# Top Bloodlines



## It_Fly's (Dec 9, 2010)

What is the top bloodline out there you know the line you wished you had or have and are holding on to it?

Who is the top breeder or a list of them?


----------



## bbcdon (Oct 16, 2007)

It_Fly's said:


> What is the top bloodline out there you know the line you wished you had or have and are holding on to it?
> 
> Who is the top breeder or a list of them?

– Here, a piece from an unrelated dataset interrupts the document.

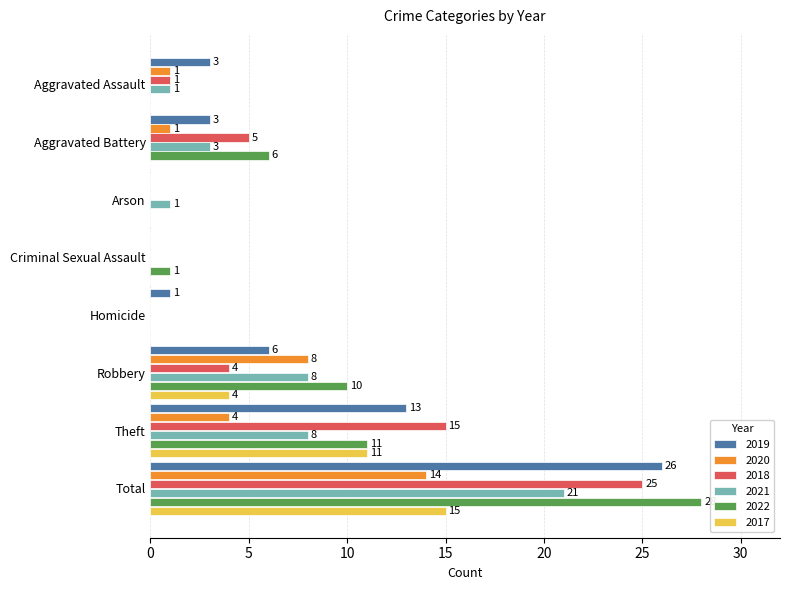

What is the sum of all 2021 values?

42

To be perfectly honest there are many excellent families and handler's out there.


----------



## It_Fly's (Dec 9, 2010)

Do you mind listing some?


----------



## bbcdon (Oct 16, 2007)

It_Fly's said:


> Do you mind listing some?


Ludo Claessen's, Hofken's, Houben's, Koopman's, Sanger's, Jannsen's. Those are just a few. Maybe other member's can add to the list.


----------



## hillfamilyloft (Jun 22, 2005)

Go to www.pipa.be
I think here you will find what you need. What it comes down to is the guys with the best birds win. Most of the big names cross birds to make their name sake. What is big right now are the De Rauw Sablon birds and Koopmans. There is a bunch of talk around the bird Freddy from Vandenheede. With a loft full of these you would probably fair pretty well.


----------



## It_Fly's (Dec 9, 2010)

Thanks guys now I can google them and read up on them


----------